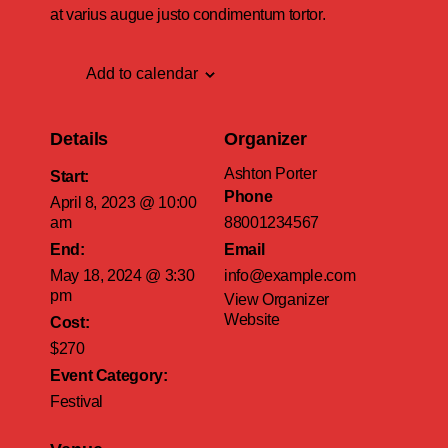
at varius augue justo condimentum tortor.
Add to calendar
Details
Organizer
Ashton Porter
Start:
Phone
April 8, 2023 @ 10:00
am
88001234567
End:
Email
May 18, 2024 @ 3:30
info@example.com
pm
View Organizer
Website
Cost:
$270
Event Category:
Festival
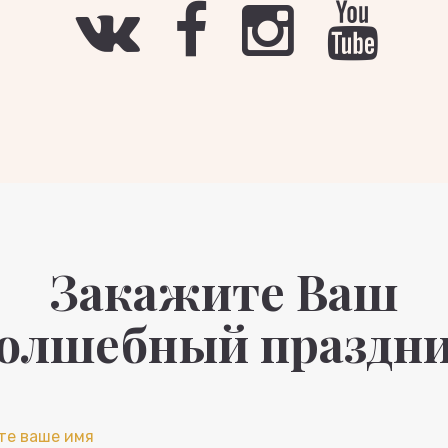
Закажите Ваш
олшебный праздн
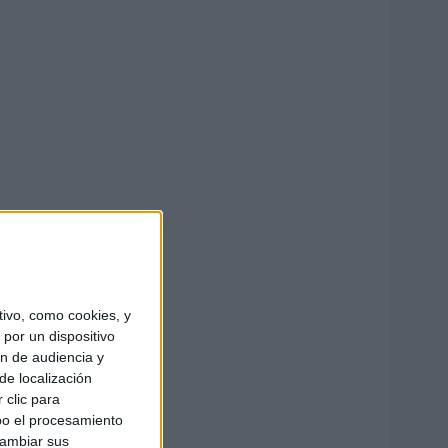
ivo, como cookies, y
por un dispositivo
ón de audiencia y
de localización
 clic para
bo el procesamiento
cambiar sus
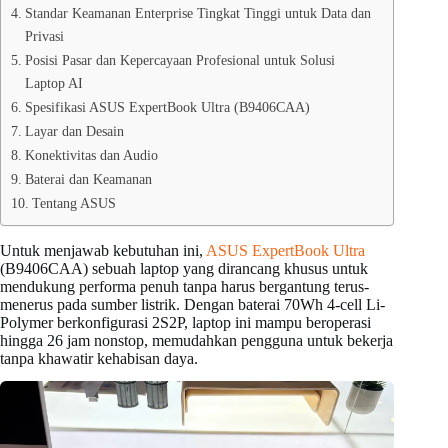
Standar Keamanan Enterprise Tingkat Tinggi untuk Data dan
Privasi
Posisi Pasar dan Kepercayaan Profesional untuk Solusi
Laptop AI
Spesifikasi ASUS ExpertBook Ultra (B9406CAA)
Layar dan Desain
Konektivitas dan Audio
Baterai dan Keamanan
Tentang ASUS
Untuk menjawab kebutuhan ini,
ASUS ExpertBook Ultra
(B9406CAA) sebuah laptop yang dirancang khusus untuk
mendukung performa penuh tanpa harus bergantung terus-
menerus pada sumber listrik. Dengan baterai 70Wh 4-cell Li-
Polymer berkonfigurasi 2S2P, laptop ini mampu beroperasi
hingga 26 jam nonstop, memudahkan pengguna untuk bekerja
tanpa khawatir kehabisan daya.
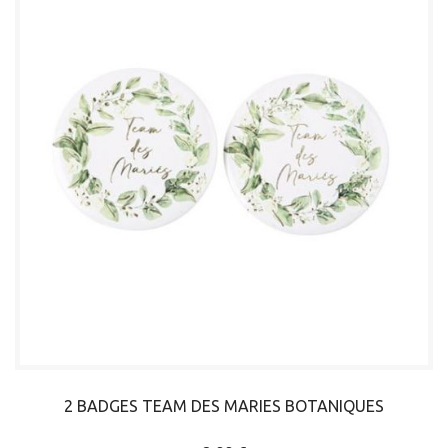
2 BADGES TEAM DES MARIES BOTANIQUES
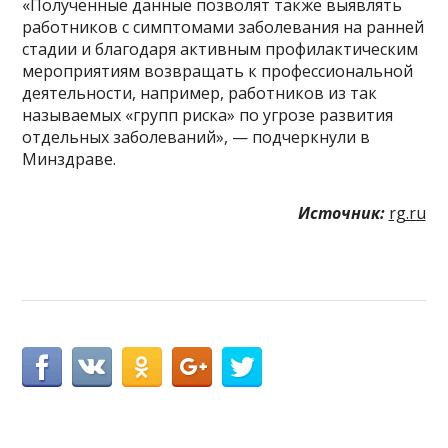
«Полученные данные позволят также выявлять
работников с симптомами заболевания на ранней
стадии и благодаря активным профилактическим
мероприятиям возвращать к профессиональной
деятельности, например, работников из так
называемых «групп риска» по угрозе развития
отдельных заболеваний», — подчеркнули в
Минздраве.
Источник:
rg.ru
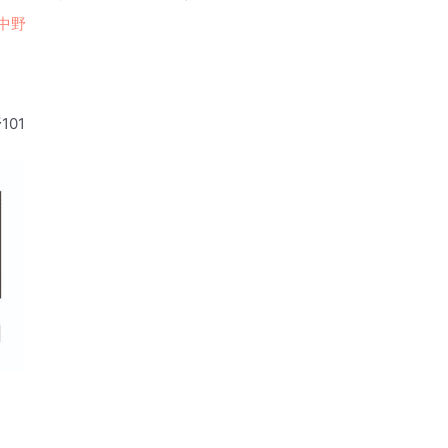
東中野
101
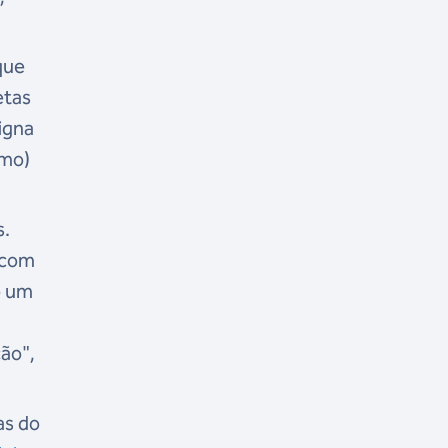
que
etas
vigna
smo)
s.
 com
o um
ão",
as do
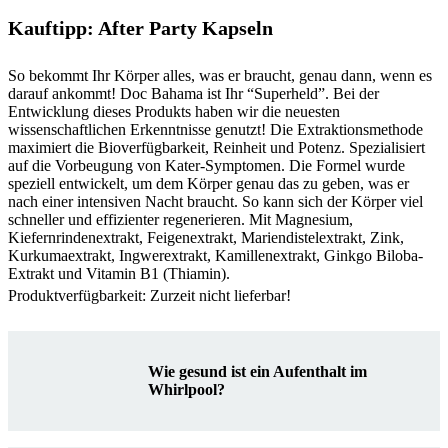
Kauftipp: After Party Kapseln
So bekommt Ihr Körper alles, was er braucht, genau dann, wenn es
darauf ankommt! Doc Bahama ist Ihr “Superheld”. Bei der
Entwicklung dieses Produkts haben wir die neuesten
wissenschaftlichen Erkenntnisse genutzt! Die Extraktionsmethode
maximiert die Bioverfügbarkeit, Reinheit und Potenz. Spezialisiert
auf die Vorbeugung von Kater-Symptomen. Die Formel wurde
speziell entwickelt, um dem Körper genau das zu geben, was er
nach einer intensiven Nacht braucht. So kann sich der Körper viel
schneller und effizienter regenerieren. Mit Magnesium,
Kiefernrindenextrakt, Feigenextrakt, Mariendistelextrakt, Zink,
Kurkumaextrakt, Ingwerextrakt, Kamillenextrakt, Ginkgo Biloba-
Extrakt und Vitamin B1 (Thiamin).
Produktverfügbarkeit: Zurzeit nicht lieferbar!
Wie gesund ist ein Aufenthalt im
Whirlpool?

------

» TASK INSTRUCTIONS: From the listing, count how many lines contain the string "работников", and answer with the number by itself.

» RESPONSE TO THE TASK: 2